→ **TASKS TO COMPLETE**
A) Copy out the passage on placebo-controlled trials starting with "In a typical, real-world" and going on through "of detailed evaluations.", changing every "clinical trial" to "research study".
B) List the contents of every set of parentheses in the passage on placebo-controlled trials.
C) Carry on writing the passage on placebo-controlled trials from the point where it stops.

→ **PASSAGE FOR REVIEW**
I reached out for input from Dr. Marlene Freeman of the Massachusetts General Hospital Center for Women’s Mental Health for input as it applies to women with postpartum depression — well, everyone really, but my focus is women with postpartum depression — and I want you to see her response. It really helped me to understand the placebo effect better and why people like Hirsch make the claims they make:

The gold standard in the research of medications is the randomized, placebo-controlled trial. This means that patients enter a research study, and receive either the treatment being studied (such as an antidepressant) or a “fake” or placebo pill (one that has no active ingredients). The reason that studies are placebo-controlled is that the act of participating in a study itself is huge, and patient expectations also can influence treatment outcomes. [so it’s better if patients don’t know what they are getting]

In a typical, real-world setting (not a study), a patient decides to pursue or not pursue treatment, and if she selects treatment she picks herself she carries with her expectations about that treatment. In a clinical trial of an antidepressant for depression, patients enter the study and are thoroughly evaluated. They usually have blood work and hours of communication with study staff from the start of the study and then regularly (for example, every two weeks throughout the trial).  Studies usually take place in clinical settings with doctors and nurses, and patients are carefully monitored for symptoms and side effects. Basically, participating in a clinical trial results in a lot of attention for the patient, often more than she would receive in routine care at her doctor’s office, as visits tend to be frequent with a lot of detailed evaluations.

Therefore, it is not surprising that many patients will feel better while they participate in a clinical trial, regardless of whether they receive an active medication or placebo. The goal of an antidepressant trial is to demonstrate that the antidepressant is better than placebo in the particular context of a clinical trial. Placebo response rates in depression studies are historically quite high, between 30 – 50%, meaning that factors other than the fake pill treatment helped patients improve. To show superiority over the placebo, the active antidepressant needs to show statistically more benefit than the placebo group, which can have substantial improvement. A study design needs to factor in the placebo response. Smaller studies are usually less likely to show a benefit of either treatment group compared to another.

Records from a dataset

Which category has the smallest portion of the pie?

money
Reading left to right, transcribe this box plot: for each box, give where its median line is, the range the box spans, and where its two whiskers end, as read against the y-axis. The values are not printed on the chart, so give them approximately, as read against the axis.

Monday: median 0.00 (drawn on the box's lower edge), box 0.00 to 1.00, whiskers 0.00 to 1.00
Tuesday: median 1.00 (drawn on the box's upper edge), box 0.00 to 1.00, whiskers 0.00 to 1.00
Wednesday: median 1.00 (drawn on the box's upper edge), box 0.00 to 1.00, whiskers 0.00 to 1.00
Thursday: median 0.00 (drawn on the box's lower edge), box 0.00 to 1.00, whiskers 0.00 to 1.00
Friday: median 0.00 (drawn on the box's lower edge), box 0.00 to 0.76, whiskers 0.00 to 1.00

→ **ANSWERS TO THE PROBLEMS**
A)
In a typical, real-world setting (not a study), a patient decides to pursue or not pursue treatment, and if she selects treatment she picks herself she carries with her expectations about that treatment. In a research study of an antidepressant for depression, patients enter the study and are thoroughly evaluated. They usually have blood work and hours of communication with study staff from the start of the study and then regularly (for example, every two weeks throughout the trial).  Studies usually take place in clinical settings with doctors and nurses, and patients are carefully monitored for symptoms and side effects. Basically, participating in a research study results in a lot of attention for the patient, often more than she would receive in routine care at her doctor’s office, as visits tend to be frequent with a lot of detailed evaluations.

B)
- such as an antidepressant
- one that has no active ingredients
- not a study
- for example, every two weeks throughout the trial

C)
It is not unusual for an antidepressant to fail to show statistically substantial benefit over placebo, particularly in smaller studies. In a “negative study,” one in which the antidepressant did not “beat” placebo, it doesn’t necessarily mean the antidepressant is ineffective. The study may just not have been one in which the efficacy of the antidepressant showed up beyond the general benefits of study participation and expectation that both the antidepressant and placebo groups experienced.

The placebo effect raises challenges for studying antidepressants. Huge trials are generally required, which are very expensive. The number of “negative trials” with high placebo response rates also show that antidepressants are only part of the experience patients receive when pursuing treatment for depression. Medication treatment should include thorough evaluation, frequent follow up, support and attention.

Receiving a placebo in an antidepressant study is a far cry from suffering from depression without getting help. Because depression is a serious illness, to purposefully leave a patient without a full evaluation and careful attention and monitoring would be unethical.

I have participated in a research study. It’s true that you get tons of attention and support. Everyone is watching you and talking to you about your problems and how you’re feeling and you feel like you have a team of people behind you.  It’s nothing like what one might expect from regular visits with your primary care physician or another doctor.  It makes perfect sense to me that people participating in a trial, especially if they have mild or moderate depression, would get massive benefit just from the participation alone, regardless of whether they’re getting the active or inactive medication.